Simpatiquísimas, la mayoría silenciosas y con diseños y colores hermosos, las motonetas ganaron otra vez las calles rosarinas.

Simpatiquísimas, la mayoría silenciosas y con diseños y colores hermosos, las motonetas ganaron otra vez las calles rosarinas. Gozan de la brecha abierta por las entrañables Vespas (los Cadillacs de las motonetas) y las Siambretas, creadas en Italia apenas terminada la Segunda Guerra Mundial como vehículos baratos que consumían poco combustible, que era escaso y caro.
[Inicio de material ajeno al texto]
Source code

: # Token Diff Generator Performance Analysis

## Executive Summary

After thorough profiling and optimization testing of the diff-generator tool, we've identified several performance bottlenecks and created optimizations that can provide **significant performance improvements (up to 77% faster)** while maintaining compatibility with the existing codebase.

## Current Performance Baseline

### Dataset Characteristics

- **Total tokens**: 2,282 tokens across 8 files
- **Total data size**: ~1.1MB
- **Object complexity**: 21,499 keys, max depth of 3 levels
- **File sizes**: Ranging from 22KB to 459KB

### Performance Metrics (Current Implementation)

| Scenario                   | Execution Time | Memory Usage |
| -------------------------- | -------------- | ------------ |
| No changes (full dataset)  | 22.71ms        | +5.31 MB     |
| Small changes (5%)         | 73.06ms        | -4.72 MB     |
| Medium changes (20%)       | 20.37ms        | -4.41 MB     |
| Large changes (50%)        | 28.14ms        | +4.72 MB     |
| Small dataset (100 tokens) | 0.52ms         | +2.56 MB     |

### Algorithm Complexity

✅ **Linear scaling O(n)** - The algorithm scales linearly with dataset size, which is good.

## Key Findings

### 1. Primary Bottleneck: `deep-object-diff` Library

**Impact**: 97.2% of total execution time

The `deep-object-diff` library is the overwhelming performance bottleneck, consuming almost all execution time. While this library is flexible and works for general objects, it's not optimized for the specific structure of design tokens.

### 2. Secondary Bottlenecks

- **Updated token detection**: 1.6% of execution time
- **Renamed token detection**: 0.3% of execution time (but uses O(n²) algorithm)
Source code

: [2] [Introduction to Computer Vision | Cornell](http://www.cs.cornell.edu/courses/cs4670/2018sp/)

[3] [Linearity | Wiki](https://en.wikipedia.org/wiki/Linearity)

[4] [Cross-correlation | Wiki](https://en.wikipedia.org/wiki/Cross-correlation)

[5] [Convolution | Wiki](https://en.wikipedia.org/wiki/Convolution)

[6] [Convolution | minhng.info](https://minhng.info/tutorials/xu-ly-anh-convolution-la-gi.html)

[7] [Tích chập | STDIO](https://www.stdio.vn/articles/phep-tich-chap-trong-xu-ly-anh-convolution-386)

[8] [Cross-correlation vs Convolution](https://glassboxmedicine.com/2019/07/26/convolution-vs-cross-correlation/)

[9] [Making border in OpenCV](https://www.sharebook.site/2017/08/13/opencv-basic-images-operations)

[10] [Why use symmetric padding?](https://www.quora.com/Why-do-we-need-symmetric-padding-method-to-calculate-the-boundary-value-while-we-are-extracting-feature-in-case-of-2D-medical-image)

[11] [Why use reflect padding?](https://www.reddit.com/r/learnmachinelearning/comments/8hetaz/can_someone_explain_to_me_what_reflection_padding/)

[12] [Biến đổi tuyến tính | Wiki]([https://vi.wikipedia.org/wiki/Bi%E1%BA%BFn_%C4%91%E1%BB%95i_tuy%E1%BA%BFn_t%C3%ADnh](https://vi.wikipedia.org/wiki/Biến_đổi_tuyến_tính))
Ahora también hay Vespa, pero son las menos; pululan las de fabricación china que tienen una concepción técnica distinta aunque copian con bastante éxito sus formas.

Los conductores de scooters (hay que darle la alegría a la criatura) son distintos a los motoqueros. Primero, sus máquinas están más limpias y cuidadas, y segundo que en ese colectivo las mujeres son multitud. No es poco, nadie puede sustraerse a la inolvidable secuencia del paseo en las calles cercanas al Coliseo que Audrey Hepburn y Gregory Peck protagonizan a lomos de una Siambreta standard en "Vacaciones en Roma".

Entonces, ellas aparecen con sus motonetas verde y crema, o rojas fuego, o blancas, brillantes, con el cabello ondeante a pesar del casco.

Son más cuidadosos para circular, no se anticipan a los semáforos ni tratan de colarse en amarillo, hacen poco ruido, y no aparecen como engendros amenazantes con los caños al aire.

Está bien, son gustos, pero la diferencia de imagen, al menos, es llamativa.

Debiera recrearse en un filme el paseo romano en las calles de Rosario. Da para eso, las calles de la costa son un marco ideal y generoso.